Gojko entzieht sich nicht, er erzählt ihm die grausigsten Geschichten.
    »Nach einer Weile
gingen die schwarzen Ziffern für die Grabsteine aus, es fehlte an Zweien für
die 1992, und alle warteten darauf, dass endlich 1993 anbrach, dann gingen auch
die Dreien aus.« Er lacht. »Ein richtiges Drama.«
    Er ist stehen
geblieben. Wartet, bückt sich, reißt etwas ab, eine hässliche Kletterpflanze.
    Hier ist die
Abteilung mit den katholischen Kreuzen. Ich gehe weiter und möchte nicht gehen.
Er sieht mir entgegen.
    Der Untergang hatte
längst begonnen. Doch an jenem Tag hörte dann alles auf. Es starben die Jo-Jos,
die Levi’s 501, die Songs von Bruce Springsteen und Gojkos Gedichte.
    An jenem Tag war ich
schon seit einer Weile nicht mehr in Sarajevo. Ich erfuhr erst Jahre später
davon, zufällig, im Foyer eines Programmkinos: Dort sehe ich ein junges
Mädchen, das mich durch eine Brille anschaut, dazu eine festliche Jacke aus
schwarzem, ins Grünliche spielendem Atlas über schlaffen Jeans.
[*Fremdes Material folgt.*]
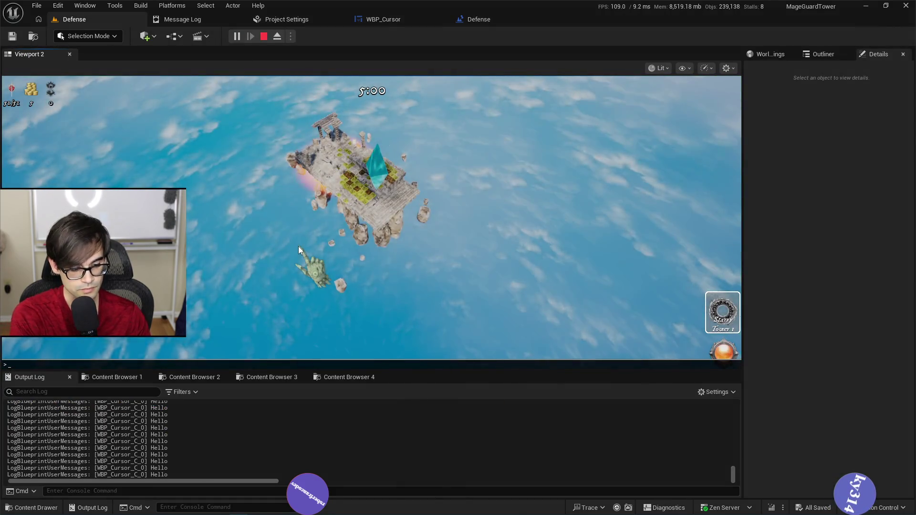
pyautogui.press('grave')
pyautogui.press('grave')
Sie erkennt
mich, ich gebe ihr einen Kuss, umarme sie und sehe sie erneut an. Jedes Mal,
wenn ich einen von ihnen treffe, kommt es zu dieser Umarmung, stumm und tief.
Es ist Schmerz, der sich wieder einprägt, der wieder in eine Gussform fließt,
die auf ihn gewartet hat. Das Mädchen war die Nachbarin von Mirna und Sebina,
sie war damals fast noch ein Kind. Sie geht mit gesenktem Kopf die Treppe hoch,
ihr Arm, weich hinter ihr wie ein Schwanz, streicht über die Wand. Ich gebe ihr
einen kräftigen Kuss, weil sie am Leben ist, auch wenn ich sie nicht gut kannte
und nie an sie gedacht habe, mich nie gefragt habe, was aus ihr geworden ist.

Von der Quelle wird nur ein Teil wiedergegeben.